Stability AI Added as Defendant
The amended complaint also names Stability AI as a new defendant in connection with claims filed by the three original Tennessee plaintiffs. The lawsuit alleges that Stability AI’s open-weight models were trained on CSAM and serve as the basis for third-party “nudify” apps that Grok users rely on.
A June 2026 research paper found that the Stable Diffusion family is the primary driver of image-based nudification online, accounting for 42.7% of such images. According to the Lieff Cabraser law firm, Stability AI had previously filtered NSFW content from Stable Diffusion Version 2 in November 2022 but rolled back those guardrails after user backlash over censorship.
“When they realized that nobody wanted to use their model when they put those guardrails in place, they rolled those guardrails right back so that everybody would want to use their model again,” said Annika K. Martin, lead counsel for all five plaintiffs. “They knew exactly how to rein this behavior in and they chose not to for profit.”
Stability AI responded by saying, “Any suggestion that safety is not a top priority for us is categorically wrong.
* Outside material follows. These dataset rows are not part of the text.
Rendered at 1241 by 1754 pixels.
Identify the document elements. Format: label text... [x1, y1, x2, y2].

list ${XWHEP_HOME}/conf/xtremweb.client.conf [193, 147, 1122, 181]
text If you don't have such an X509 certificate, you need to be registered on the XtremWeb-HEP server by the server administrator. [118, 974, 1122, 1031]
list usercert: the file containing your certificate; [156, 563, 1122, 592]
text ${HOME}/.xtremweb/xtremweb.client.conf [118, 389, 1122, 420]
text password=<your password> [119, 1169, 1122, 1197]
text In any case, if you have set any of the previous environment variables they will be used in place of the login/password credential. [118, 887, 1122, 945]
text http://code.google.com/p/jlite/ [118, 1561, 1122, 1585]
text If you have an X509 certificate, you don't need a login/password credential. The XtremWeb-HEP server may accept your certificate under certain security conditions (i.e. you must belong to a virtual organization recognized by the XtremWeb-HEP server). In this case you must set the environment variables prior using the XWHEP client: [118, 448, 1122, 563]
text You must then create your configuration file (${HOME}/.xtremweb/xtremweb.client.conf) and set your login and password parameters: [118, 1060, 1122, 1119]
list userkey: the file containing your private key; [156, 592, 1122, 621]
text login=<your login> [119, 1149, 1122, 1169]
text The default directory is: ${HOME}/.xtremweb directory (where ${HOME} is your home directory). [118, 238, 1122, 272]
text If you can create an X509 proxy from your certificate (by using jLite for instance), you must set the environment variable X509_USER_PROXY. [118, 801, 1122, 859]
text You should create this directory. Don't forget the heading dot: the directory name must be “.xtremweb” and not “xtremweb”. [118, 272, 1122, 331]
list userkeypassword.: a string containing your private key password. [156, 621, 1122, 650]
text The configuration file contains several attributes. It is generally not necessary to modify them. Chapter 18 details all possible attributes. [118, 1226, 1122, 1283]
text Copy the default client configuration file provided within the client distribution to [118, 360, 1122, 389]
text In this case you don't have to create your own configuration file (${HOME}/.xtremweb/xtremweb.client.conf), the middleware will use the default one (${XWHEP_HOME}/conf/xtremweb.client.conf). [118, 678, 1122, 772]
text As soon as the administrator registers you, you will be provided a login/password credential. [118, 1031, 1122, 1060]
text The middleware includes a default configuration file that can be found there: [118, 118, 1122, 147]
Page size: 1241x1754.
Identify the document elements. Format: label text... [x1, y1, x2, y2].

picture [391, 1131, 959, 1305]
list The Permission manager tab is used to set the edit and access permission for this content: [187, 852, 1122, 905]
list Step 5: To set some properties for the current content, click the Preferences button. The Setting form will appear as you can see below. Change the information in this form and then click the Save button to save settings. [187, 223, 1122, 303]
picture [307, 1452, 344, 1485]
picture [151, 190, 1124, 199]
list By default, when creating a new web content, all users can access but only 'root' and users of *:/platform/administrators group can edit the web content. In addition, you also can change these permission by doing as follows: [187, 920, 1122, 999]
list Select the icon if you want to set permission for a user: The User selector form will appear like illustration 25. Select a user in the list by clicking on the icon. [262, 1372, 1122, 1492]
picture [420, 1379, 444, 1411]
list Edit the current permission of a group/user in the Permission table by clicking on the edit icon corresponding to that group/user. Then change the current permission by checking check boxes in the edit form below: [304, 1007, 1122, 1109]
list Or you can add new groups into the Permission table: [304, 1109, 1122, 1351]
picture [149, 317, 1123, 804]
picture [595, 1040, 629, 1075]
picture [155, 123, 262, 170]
We take our ethical responsibilities seriously.”
Reporting Failures and Systemic Issues
By early 2026, NCMEC found that 90% of xAI’s CyberTipline reports were not actionable by law enforcement because xAI declined to include user information. NCMEC reported more than 1.5 million CyberTipline reports in 2025 indicating a nexus to generative AI and child sexual exploitation. In more than 133,000 cases, NCMEC lacked sufficient information to determine how the technology was used.
Broader Implications and What’s Next
The lawsuit seeks class-action status on behalf of two nationwide classes — one against SpaceXAI and one against Stability AI — covering all U.S. persons whose real images as minors were altered using the companies’ tools to produce sexually explicit content. Lawyers estimate thousands of minors may be eligible to join.
Annika K. Martin described the situation as a “scourge on society” that touches every community. “The scale of harm is staggering, and the companies whose products enable it must be held accountable,” she said.
The case raises urgent questions about AI accountability, the adequacy of existing legal frameworks, and whether companies can be held liable for designing products that enable the creation of exploitative content. As the litigation progresses, it is likely to shape the legal boundaries of AI liability for years to come.